Suffering in itself can be turned into something positive, provided the response to this suffering or opposing force, is to empower yourself to overcome it, as in overcoming this adversity. The aim of this overcoming, is to climb above it, and move towards more positive avenues in your existence.
Suffering and enduring it, is one of the many different types of powers a personality can have. The ability to absorb and modulate suffering, is like your health bar in a video game. It's always good to have the highest amount.
But sort of like Mortal Kombat, if you can only endure taking blows and have no positive powers of expression or creation, or not move your character around, then there is nothing really you can expect but defeat.
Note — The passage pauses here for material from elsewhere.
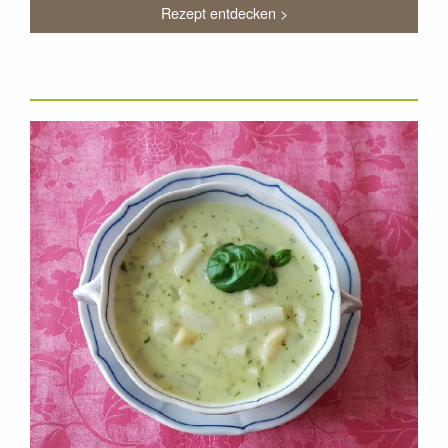
Rezept entdecken >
True power, does not really come from suffering or from pleasure, but how the person responds to both these states. Pleasures in general, when are to the maximum extent and recurring to no end, procure servility to them, in turn creating weakness, meekness and other negative situations. The same situation can happen to suffering, where becoming a slave of suffering can cause ruin and imbalance.
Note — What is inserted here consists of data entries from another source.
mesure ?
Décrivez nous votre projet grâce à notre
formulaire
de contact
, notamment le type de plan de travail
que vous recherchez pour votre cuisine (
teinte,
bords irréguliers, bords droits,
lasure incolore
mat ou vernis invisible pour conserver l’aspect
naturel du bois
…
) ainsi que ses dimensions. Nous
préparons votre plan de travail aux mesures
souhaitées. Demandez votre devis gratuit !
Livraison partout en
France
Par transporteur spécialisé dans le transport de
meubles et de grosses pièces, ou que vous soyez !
Empowerment can come through what we refer to as overcoming limits and opposition. Sometimes this might have to do with suffering and enduring through it, but the reality is that the real point is to defeat it.
The "West" and many other successful places and countries, or China, have indeed went through copious amounts of historical mortal suffering. However, instead of just suffering idly and doing nothing about it, this suffering was instead was attempted to be overcome through creating civilization and other things like this.
Meaning was given to this suffering that otherwise obscures itself from being understood as to why it occurs. The same thing that is refered to here as a "Coping mechanism", is the same mechanism of giving meaning to something in order to finally get a grip of the situation.
However, to just say that suffering is good because it's suffering, is only an argument that comes back unto itself, increasing suffering constantly to what is an inconsequential extent, leaving no room for development at all, but rather justifying destruction. Buddhism engaged into this through process, exactly because this lack of meaning into suffering led to nihilistic notions about life, the universe, the world, the individual, and so on.
People who choose to see this as something to eventually overcome, are doing the good choice in face of this indiscriminate force of "suffering" that is plagued upon humanity and is a force from which nobody is really fully exempt from.
Nature has a reason on why suffering occurs, although that is not human-centric and this has to do with all species. Suffering is a force that makes being stray on them, like other negativity. It can be overcome, or one can crush themselves beneath it and tell themselves it's for good reason. But just getting crashed beneath this does not agree to the idea of a reasonable human or even universe.